Rewrite the records from the start up to and including the line with "- 📫 How to reach", changing "skinning" to "mapping" and leaving everything else as it is. Don't include the pictures in your answer.

*** EXTRACTED INFORMATION Section Begins ***

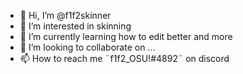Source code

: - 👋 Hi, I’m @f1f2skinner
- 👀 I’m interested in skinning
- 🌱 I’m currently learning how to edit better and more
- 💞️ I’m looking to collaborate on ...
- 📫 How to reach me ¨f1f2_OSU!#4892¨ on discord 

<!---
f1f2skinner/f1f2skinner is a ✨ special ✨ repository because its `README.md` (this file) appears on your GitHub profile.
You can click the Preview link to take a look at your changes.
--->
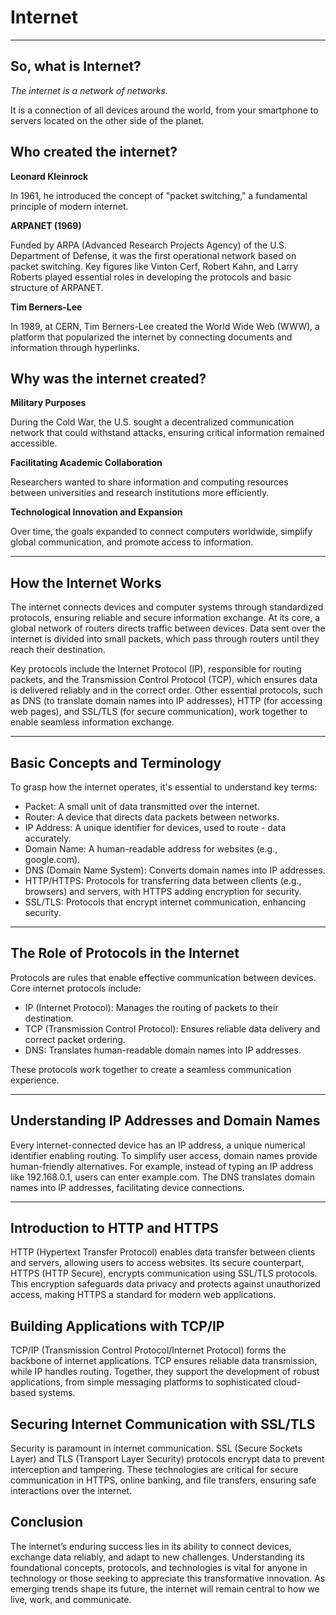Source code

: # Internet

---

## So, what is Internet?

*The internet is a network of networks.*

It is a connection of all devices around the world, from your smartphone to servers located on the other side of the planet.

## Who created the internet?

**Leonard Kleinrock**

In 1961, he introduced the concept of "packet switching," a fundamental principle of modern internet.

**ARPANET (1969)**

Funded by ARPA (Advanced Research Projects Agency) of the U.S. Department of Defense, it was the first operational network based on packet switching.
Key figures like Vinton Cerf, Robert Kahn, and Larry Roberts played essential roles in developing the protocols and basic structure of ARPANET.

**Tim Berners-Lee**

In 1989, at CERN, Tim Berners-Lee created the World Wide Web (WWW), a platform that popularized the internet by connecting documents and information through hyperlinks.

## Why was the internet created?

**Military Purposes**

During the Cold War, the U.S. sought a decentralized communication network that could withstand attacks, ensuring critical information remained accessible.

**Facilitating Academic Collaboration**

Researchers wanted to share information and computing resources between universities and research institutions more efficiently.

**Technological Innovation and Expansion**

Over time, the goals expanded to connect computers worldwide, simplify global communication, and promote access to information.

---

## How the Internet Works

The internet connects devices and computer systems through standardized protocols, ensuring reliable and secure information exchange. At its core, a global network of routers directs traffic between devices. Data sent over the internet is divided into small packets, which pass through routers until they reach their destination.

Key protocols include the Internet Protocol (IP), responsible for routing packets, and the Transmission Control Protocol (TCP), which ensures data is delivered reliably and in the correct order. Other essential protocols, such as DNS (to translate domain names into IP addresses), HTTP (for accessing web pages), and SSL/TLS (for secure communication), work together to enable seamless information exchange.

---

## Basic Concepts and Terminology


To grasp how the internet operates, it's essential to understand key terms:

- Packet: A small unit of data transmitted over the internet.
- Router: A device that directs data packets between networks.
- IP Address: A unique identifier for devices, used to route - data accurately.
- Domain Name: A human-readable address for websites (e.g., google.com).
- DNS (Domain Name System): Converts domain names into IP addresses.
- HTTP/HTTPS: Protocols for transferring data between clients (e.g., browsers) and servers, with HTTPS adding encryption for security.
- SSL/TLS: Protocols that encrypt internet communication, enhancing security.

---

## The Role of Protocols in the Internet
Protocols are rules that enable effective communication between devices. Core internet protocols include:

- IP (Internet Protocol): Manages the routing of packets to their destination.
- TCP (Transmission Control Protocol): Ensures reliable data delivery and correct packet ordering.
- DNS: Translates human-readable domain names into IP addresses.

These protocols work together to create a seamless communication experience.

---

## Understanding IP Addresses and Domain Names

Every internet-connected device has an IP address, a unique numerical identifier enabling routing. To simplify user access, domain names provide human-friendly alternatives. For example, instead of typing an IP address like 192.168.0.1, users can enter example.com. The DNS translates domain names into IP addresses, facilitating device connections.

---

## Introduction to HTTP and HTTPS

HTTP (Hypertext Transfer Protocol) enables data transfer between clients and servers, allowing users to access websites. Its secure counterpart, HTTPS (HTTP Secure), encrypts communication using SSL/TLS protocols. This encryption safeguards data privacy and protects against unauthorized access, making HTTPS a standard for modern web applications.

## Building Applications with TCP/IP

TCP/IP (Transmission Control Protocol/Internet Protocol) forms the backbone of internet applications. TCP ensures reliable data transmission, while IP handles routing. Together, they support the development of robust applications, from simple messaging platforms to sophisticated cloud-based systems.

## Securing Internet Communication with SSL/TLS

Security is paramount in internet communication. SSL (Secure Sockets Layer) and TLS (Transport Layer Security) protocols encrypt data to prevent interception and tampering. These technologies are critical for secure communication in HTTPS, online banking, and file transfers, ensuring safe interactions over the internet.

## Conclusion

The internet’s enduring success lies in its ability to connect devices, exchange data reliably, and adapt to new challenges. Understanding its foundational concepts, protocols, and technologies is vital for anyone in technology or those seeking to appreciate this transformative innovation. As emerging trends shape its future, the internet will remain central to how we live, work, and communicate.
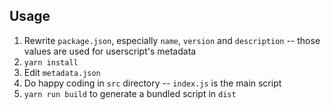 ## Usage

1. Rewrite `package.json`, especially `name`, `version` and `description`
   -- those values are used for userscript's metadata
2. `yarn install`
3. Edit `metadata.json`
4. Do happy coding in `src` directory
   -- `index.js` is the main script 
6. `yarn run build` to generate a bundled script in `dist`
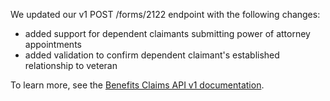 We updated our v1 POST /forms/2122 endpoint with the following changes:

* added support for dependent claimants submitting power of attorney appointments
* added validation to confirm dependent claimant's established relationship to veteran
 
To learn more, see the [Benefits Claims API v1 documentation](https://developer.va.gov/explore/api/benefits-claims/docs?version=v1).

*** EXTRACTED INFORMATION Section Ends ***

**ANSWER AREA**
Source code

: - 👋 Hi, I’m @f1f2skinner
- 👀 I’m interested in mapping
- 🌱 I’m currently learning how to edit better and more
- 💞️ I’m looking to collaborate on ...
- 📫 How to reach me ¨f1f2_OSU!#4892¨ on discord 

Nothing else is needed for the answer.